Every line of the data below is to be given again as it appears, with the images removed.

▶ TASK DATA:
Start of Block

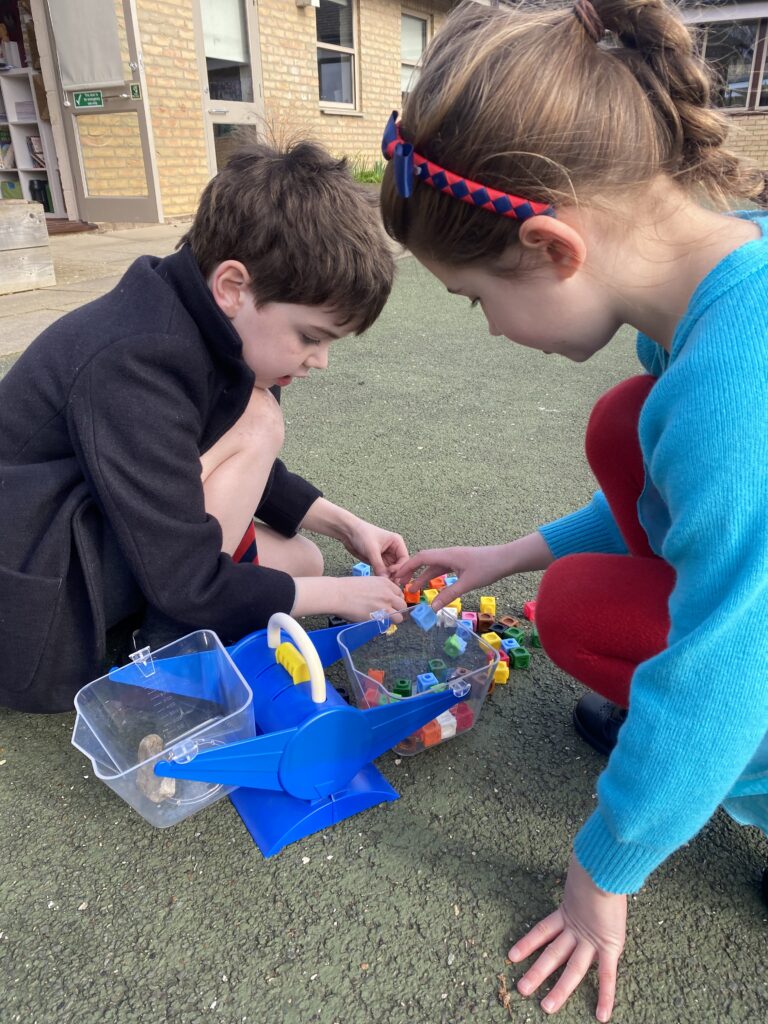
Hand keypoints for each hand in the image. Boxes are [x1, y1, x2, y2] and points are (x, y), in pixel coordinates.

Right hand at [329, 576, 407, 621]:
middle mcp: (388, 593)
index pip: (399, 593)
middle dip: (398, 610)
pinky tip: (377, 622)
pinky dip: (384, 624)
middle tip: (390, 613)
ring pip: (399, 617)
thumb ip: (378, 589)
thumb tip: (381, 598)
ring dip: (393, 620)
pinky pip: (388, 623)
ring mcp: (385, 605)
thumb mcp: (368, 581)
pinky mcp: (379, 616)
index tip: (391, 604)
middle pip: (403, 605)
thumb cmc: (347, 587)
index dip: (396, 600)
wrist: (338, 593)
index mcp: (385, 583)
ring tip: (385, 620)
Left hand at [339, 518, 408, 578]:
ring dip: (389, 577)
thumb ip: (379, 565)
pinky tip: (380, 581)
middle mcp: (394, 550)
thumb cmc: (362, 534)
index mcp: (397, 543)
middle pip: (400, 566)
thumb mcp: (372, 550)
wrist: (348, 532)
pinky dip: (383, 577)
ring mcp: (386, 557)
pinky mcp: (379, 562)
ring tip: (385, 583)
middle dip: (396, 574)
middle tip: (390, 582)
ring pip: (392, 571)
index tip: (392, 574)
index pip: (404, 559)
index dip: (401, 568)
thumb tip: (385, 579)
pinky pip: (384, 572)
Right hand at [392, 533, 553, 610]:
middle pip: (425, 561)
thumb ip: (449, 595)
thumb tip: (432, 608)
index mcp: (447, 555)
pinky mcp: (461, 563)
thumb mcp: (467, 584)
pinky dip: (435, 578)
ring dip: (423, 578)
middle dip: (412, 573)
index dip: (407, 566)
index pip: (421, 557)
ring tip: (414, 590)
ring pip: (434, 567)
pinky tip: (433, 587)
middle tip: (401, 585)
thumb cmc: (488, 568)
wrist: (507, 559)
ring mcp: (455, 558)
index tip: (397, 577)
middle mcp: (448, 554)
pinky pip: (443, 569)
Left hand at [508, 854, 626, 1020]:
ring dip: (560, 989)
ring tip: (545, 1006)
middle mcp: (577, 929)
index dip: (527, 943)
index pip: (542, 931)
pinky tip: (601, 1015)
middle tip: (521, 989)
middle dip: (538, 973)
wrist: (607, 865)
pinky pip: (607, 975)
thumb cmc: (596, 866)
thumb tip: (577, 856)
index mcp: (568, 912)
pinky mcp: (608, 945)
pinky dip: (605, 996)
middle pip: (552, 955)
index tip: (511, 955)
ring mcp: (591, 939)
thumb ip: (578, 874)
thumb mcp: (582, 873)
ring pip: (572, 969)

End of Block

▶ SOLVED EXERCISE:
Hand keypoints for each hand in the image. Boxes are [x1, y1, x2, y2] and points are (x, y), in pixel coordinates.

Right hand at [329, 576, 407, 621]:
middle mcp: (388, 593)
index pip: (399, 593)
middle dip: (398, 610)
pinky tip: (377, 622)
pinky dip: (384, 624)
middle tip: (390, 613)
ring pip: (399, 617)
thumb ip: (378, 589)
thumb tip: (381, 598)
ring dip: (393, 620)
pinky pip: (388, 623)
ring mcp: (385, 605)
thumb mcp: (368, 581)
pinky mcp: (379, 616)
index tip: (391, 604)
middle pip: (403, 605)
thumb cmc: (347, 587)
index dip: (396, 600)
wrist: (338, 593)
index mcp: (385, 583)
ring tip: (385, 620)
Left hand at [339, 518, 408, 578]:
ring dip: (389, 577)
thumb ip: (379, 565)
pinky tip: (380, 581)
middle mcp: (394, 550)
thumb cmc: (362, 534)
index mcp: (397, 543)
middle pip: (400, 566)
thumb mcp: (372, 550)
wrist: (348, 532)
pinky dip: (383, 577)
ring mcp: (386, 557)
pinky mcp: (379, 562)
ring tip: (385, 583)
middle dip: (396, 574)
middle tip: (390, 582)
ring pip: (392, 571)
index tip: (392, 574)
index pip: (404, 559)
index dip: (401, 568)
thumb tip: (385, 579)
pinky pip: (384, 572)
Right hand at [392, 533, 553, 610]:
middle pip: (425, 561)
thumb ip: (449, 595)
thumb tip: (432, 608)
index mcp: (447, 555)
pinky mcp: (461, 563)
thumb mcp: (467, 584)
pinky dip: (435, 578)
ring dip: (423, 578)
middle dip: (412, 573)
index dip: (407, 566)
index pip: (421, 557)
ring tip: (414, 590)
ring pip: (434, 567)
pinky tip: (433, 587)
middle tip: (401, 585)
thumb cmc: (488, 568)
wrist: (507, 559)
ring mcp: (455, 558)
index tip: (397, 577)
middle mcp: (448, 554)
pinky pip: (443, 569)
Left hand at [508, 854, 626, 1020]:
ring dip: (560, 989)
ring tip: (545, 1006)
middle mcp: (577, 929)
index dip: (527, 943)
index pip: (542, 931)
pinky tip: (601, 1015)
middle tip: (521, 989)
middle dip: (538, 973)
wrist: (607, 865)
pinky pip: (607, 975)
thumb cmc: (596, 866)
thumb tip: (577, 856)
index mcp: (568, 912)
pinky mcp: (608, 945)
pinky dip: (605, 996)
middle pip: (552, 955)
index tip: (511, 955)
ring mcp: (591, 939)
thumb ip: (578, 874)
thumb mcp: (582, 873)
ring pip: (572, 969)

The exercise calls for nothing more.